How Do Executive Function Skills Affect Learning?
Research has shown a strong correlation between executive function skills and academic achievement. Children with strong executive function skills tend to perform better in school, have higher graduation rates, and are more likely to pursue post-secondary education.
If you are concerned about executive function, you can support your child’s development of these skills through targeted interventions such as cognitive training, mindfulness practices, and changes in teaching practices.
How can executive function be improved in children?
Executive function skills are crucial cognitive abilities that begin developing in the first two years of life and continue to mature until around age 30. These skills, which include planning, focusing attention, remembering instructions, and multitasking, are vital for academic achievement and overall life success.
Children typically practice executive function skills through social interactions and by taking on responsibilities at home and school, particularly between the ages of 5 and 12. Here are some top tips to help children develop and enhance their executive function skills.
1. Establish Predictable Routines
Consistent routines provide a structured environment that helps children learn to plan and organize their time. This could include regular schedules for meals, homework, playtime, and bedtime. Predictable routines can help children understand what is expected of them and when, which can enhance their ability to plan and manage time.
2. Provide Age-Appropriate Toys and Household Items
Age-appropriate toys and household items can stimulate a child's mind and help them develop problem-solving skills. For example, puzzles can enhance cognitive flexibility and working memory, while playing with blocks can improve spatial skills and planning.
3. Use Imitation Games to Build Memory Skills
Games that involve imitation can be a fun and effective way to boost working memory.
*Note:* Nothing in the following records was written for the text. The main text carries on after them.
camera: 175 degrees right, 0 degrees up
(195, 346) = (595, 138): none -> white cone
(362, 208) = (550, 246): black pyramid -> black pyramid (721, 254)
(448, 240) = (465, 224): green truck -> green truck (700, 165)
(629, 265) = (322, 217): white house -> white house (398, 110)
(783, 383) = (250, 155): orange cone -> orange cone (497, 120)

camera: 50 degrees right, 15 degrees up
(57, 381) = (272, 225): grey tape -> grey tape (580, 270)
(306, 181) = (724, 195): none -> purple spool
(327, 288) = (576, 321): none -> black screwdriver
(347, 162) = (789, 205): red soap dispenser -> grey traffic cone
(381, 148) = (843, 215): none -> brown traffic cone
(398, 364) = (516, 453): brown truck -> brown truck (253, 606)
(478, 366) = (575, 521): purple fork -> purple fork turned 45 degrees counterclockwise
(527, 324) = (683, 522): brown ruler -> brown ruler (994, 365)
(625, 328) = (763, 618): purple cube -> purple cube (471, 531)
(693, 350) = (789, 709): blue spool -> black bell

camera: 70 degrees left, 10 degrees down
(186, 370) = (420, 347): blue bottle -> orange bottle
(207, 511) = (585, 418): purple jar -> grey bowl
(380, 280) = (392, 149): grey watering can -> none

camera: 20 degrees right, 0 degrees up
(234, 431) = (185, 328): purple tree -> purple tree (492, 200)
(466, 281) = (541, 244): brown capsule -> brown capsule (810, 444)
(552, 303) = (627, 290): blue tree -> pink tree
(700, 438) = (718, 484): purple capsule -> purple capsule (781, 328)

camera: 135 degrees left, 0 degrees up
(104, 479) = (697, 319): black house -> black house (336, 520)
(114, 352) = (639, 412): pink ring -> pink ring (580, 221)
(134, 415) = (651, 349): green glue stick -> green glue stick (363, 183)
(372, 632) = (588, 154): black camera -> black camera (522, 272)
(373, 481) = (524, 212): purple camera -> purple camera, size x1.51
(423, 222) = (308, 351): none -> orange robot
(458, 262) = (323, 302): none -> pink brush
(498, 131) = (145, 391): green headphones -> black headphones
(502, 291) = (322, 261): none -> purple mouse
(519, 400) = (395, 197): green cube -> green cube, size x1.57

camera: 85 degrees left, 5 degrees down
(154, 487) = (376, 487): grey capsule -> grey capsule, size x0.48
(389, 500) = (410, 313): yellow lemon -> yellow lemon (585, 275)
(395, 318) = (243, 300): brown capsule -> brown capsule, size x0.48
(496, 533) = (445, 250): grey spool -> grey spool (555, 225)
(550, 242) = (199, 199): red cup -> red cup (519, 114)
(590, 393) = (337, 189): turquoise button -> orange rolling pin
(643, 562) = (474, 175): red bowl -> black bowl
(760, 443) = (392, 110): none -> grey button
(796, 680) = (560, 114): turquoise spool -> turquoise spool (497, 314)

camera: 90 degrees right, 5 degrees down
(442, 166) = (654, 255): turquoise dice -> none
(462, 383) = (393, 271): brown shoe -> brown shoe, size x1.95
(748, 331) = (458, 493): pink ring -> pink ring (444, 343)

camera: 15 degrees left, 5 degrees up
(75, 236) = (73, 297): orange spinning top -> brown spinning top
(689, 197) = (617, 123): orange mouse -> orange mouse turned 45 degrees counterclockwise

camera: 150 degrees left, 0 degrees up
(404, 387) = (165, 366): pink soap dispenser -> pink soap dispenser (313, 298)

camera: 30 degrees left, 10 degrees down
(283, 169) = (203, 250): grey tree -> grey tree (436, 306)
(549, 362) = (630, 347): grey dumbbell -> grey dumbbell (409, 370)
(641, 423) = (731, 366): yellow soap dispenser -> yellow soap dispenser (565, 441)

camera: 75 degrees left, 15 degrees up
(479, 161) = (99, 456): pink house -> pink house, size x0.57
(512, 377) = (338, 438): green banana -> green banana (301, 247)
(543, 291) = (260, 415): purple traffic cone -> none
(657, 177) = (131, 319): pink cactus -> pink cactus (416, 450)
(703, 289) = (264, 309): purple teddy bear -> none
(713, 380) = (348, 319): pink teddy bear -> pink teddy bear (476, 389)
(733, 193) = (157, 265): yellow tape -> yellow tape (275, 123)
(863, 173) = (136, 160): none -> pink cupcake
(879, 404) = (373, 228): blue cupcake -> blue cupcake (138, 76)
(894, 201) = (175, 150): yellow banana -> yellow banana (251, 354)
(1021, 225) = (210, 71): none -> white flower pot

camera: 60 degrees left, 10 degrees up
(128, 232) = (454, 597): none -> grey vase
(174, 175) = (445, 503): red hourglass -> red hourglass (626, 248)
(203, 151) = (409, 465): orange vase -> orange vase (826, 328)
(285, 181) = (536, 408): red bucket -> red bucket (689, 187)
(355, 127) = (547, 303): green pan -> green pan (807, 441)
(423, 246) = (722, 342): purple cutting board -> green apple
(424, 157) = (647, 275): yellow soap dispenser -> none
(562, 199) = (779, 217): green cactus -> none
This could include games like 'Simon Says' or 'Follow the Leader', where children have to remember and replicate actions.
4. Show Them How to Use a Planner
Teaching children to use a planner can help them develop their planning and organization skills. This can start with simple tasks like marking important dates or listing homework assignments, and gradually include more complex tasks like planning for a project.
5. Help Them Create Checklists for Everyday Tasks
Checklists can be a practical tool to help children remember and complete tasks. This could include daily chores, homework assignments, or steps for a project. Checklists can help children visualize their tasks and track their progress, enhancing their planning and organization skills.
6. Set Time Limits
Setting time limits for tasks can help children learn to manage their time effectively. This could be used for homework, chores, or even playtime. Time limits can teach children to estimate how long a task will take and plan accordingly, enhancing their planning and time management skills.
7. Use a Reward System
A reward system can motivate children to practice their executive function skills. This could involve earning points for completing tasks, which can be exchanged for a reward. A reward system can make the practice of executive function skills more enjoyable and motivating for children.
“You know your child best, so trust your intuition,” says D’Orsi. “If you are concerned with your child’s behavior and/or academic performance, speak to your child’s teacher and pediatrician. A psychoeducational evaluation may tease out what is causing your child’s academic or behavioral challenges and determine if they may be the result of executive dysfunction or from something else such as a learning disability. This knowledge will help to establish a more targeted plan to help your child on the road to success, both in and out of the classroom.”